Já
comentamos algumas vezes sobre a dependência financeira de muitas associações
em relação a financiadores de projetos, como é um erro criar uma associação
apenas para captar recursos, etc. Hoje quero partilhar com vocês uma
experiência muito interessante de como a elaboração de projetos pode levar a
associação a se repensar, rever suas estratégias de ação e os
resultados que vem alcançando. Isso me levar a crer que os financiadores também
têm um papel importante para o desenvolvimento organizacional das instituições
que financia.
Recentemente
dei consultoria para uma associação comunitária do Pará para a elaboração de um
projeto, respondendo a um edital de demanda espontânea.
Chamou a
atenção alguns requisitos exigidos pelo financiador, como uso criativo dos
recursos comunitários; participação significativa dos beneficiários na
identificação do problema, método escolhido para resolvê-lo, formulação do
projeto, execução e avaliação das atividades; contrapartida da associação, dos
beneficiários e de organizações parceiras; parcerias com o governo, empresas e
sociedade civil; potencial para fortalecer as organizações envolvidas e
melhorar a capacidade de autogovernança; potencial para gerar aprendizado e
resultados mensuráveis.
A
associação com a qual eu trabalhava, preocupada em captar recursos para suas
despesas institucionais e prover as comunidades de sua base com bens de
consumo, percebeu logo que projeto não é apenas uma forma de se “ganhar
dinheiro”, mas é uma proposta de trabalho, que deve ser realizada por todos,
juntos, desde a discussão do problema até sua avaliação; que a associação não
pode ficar isolada, precisa buscar parceiros; que financiadores apostam em boas
propostas e financiam o que a comunidade não tem, mas quer que ela, em
contrapartida, disponha daquilo que tem como mão de obra, matérias primas,
alimentos, etc.
Algumas
informações pedidas no formulário sobre a associação levaram os dirigentes e
lideranças a repensar o que a organização tinha sido até aquele momento e o que
pretendia ser dali para frente: missão, estrutura de gestão, estrutura
operacional, o que já tinha realizado, inclusive com relação ao objetivo do
projeto.
Suas
práticas também foram colocadas em cheque com algumas perguntas sobre as
comunidades e o projeto:
- Como os membros da comunidade ou grupos representados participarão do projeto?

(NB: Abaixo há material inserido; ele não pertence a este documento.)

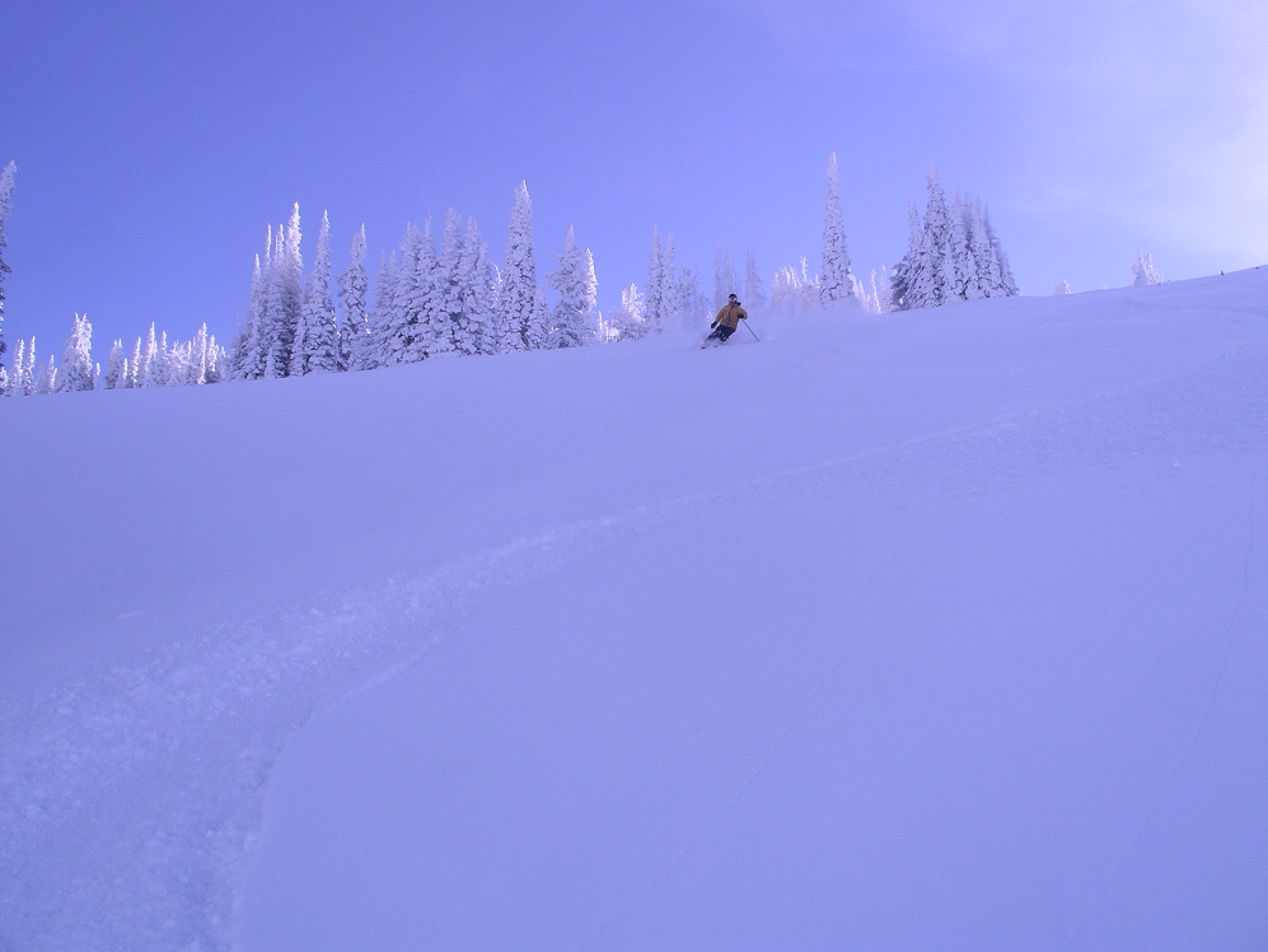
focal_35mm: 38
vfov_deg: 37.7
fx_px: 1392
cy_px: 471
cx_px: 627
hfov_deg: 49.0
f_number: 5
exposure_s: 1/346
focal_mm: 7.8
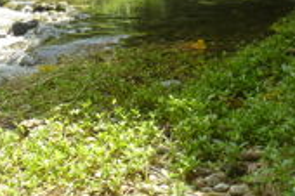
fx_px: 827
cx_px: 148
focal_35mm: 101
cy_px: -10
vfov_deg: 13.3
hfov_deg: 20.2
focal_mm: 5.4
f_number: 4
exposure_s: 1/250
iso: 100
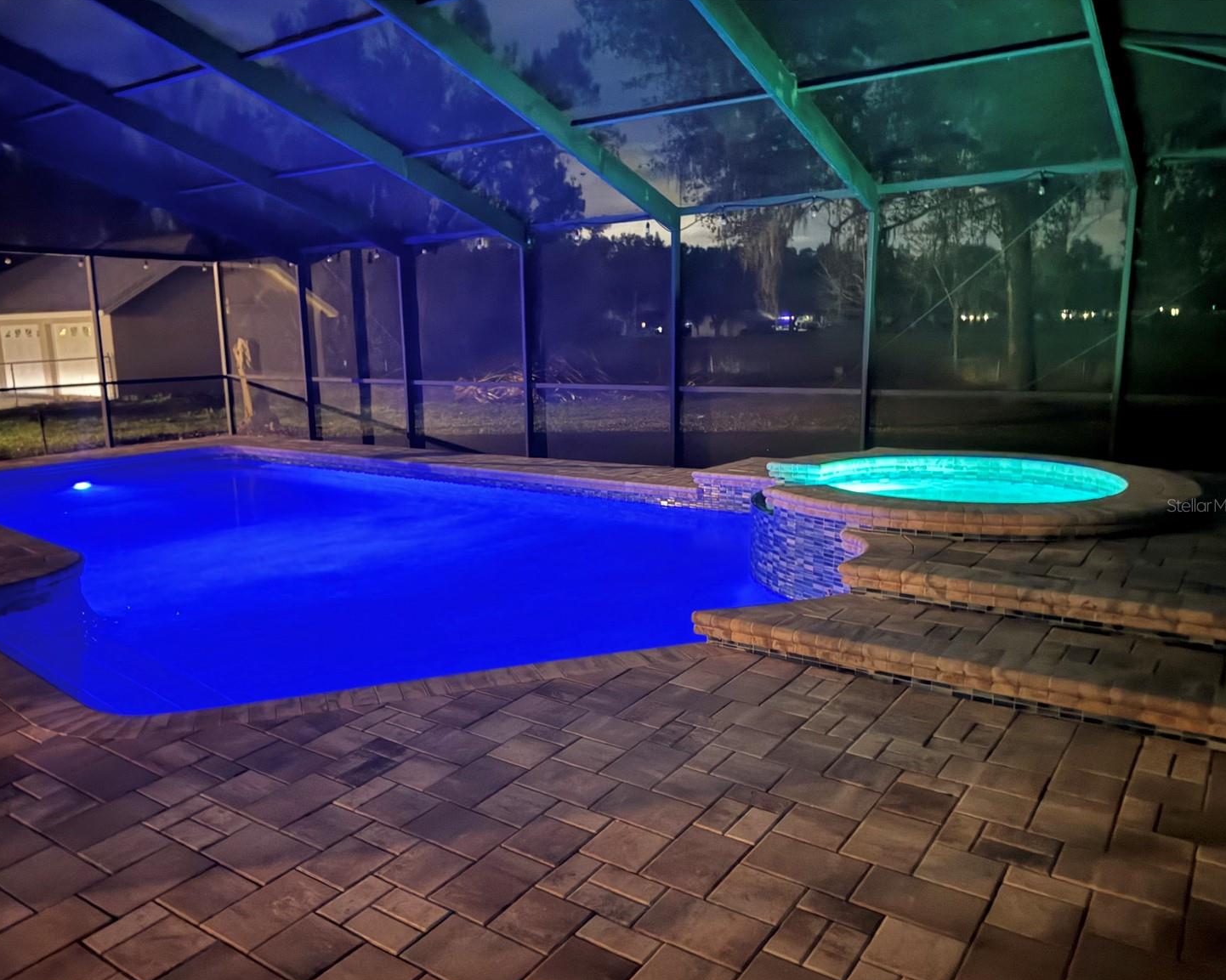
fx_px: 943
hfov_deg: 66.0
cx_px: 567
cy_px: 505
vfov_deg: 54.9
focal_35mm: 26
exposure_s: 1/2
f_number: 1.78
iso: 4000
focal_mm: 6.76
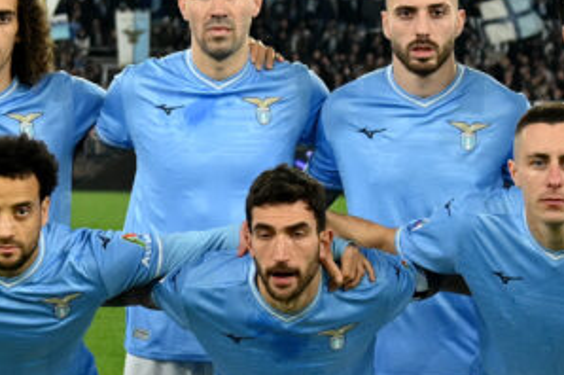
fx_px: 2582
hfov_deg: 12.4
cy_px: 270
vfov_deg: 8.3
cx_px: 121
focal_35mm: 165
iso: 2000
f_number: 4
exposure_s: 1/1000
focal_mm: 48
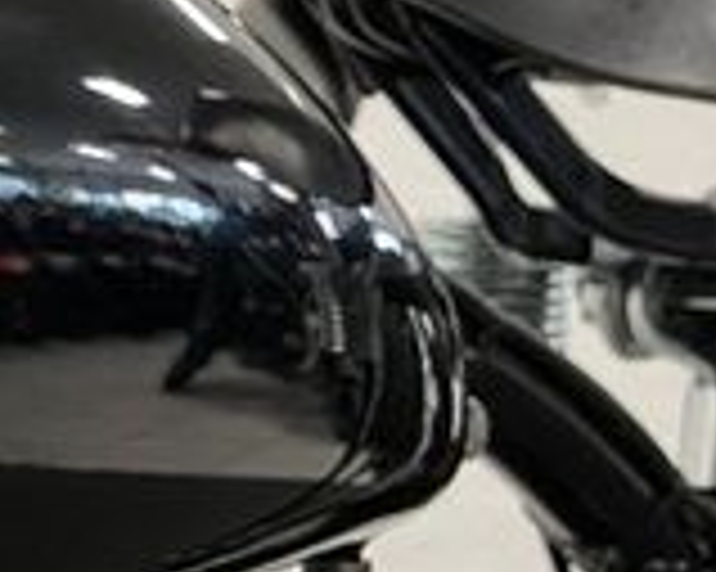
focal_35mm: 102
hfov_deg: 16.3
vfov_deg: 14.9
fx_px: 2160
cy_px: 41
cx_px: -509
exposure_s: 1/50
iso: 100
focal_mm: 5.1
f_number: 1.6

- Já trabalharam juntos no passado? Como e por quê?
- Como este enfoque foi determinado e quem participou?
- Que parceiros ou organizações participarão deste projeto e o que se comprometeram a contribuir?
- Indique os resultados previstos, tanto imediatos como de longo prazo. Como você saberá se os alcançou? Como você os medirá?
- O que torna seu projeto inovador ou diferente?
- Explique por que o projeto é viável.
- Indique possíveis desafios para o projeto e como sua organização os abordará.
- Como as atividades continuarão uma vez terminado o financiamento?
Não
duvido que a primeira reação de muitas pessoas seria dizer que o financiador é
muito exigente e com isso inviabiliza o financiamento para organizações
pequenas, especialmente as comunitárias.
Essa é
uma maneira de encarar os projetos, que leva a propostas mal formuladas ou “com
aquilo que o financiador quer ouvir” e que ao final poucos benefícios reais
levam às comunidades, muitas vezes deixando um rastro de problemas atrás de si.
Outra
maneira de encarar, que eu prefiro, é tomar isso como aprendizado: elaborar
projetos não é tão fácil como pode parecer para quem não tem experiência e
ouviu falar que é fácil; a associação precisa estar preparada para executar um
projeto; precisa ter clareza do problema que quer resolver, como fazê-lo, como
monitorá-lo e como avaliá-lo; precisa ter um trabalho enraizado na comunidade
para que as pessoas participem do projeto desde a sua elaboração e dêem continuidade
às atividades depois de terminado o financiamento.
Um
projeto entendido desta forma, mais do que um valor em dinheiro, é uma proposta
de trabalho, é um sonho partilhado entre financiador e financiados, cada qual
dispondo daquilo que têm para que seja alcançado.
Financiadores
assim contribuem para o desenvolvimento organizacional. Não geram dependência,
mas colaboram para a soberania. “Promovem” as comunidades da posição de
carentes para a de comunidades com potencial que precisam de investimento.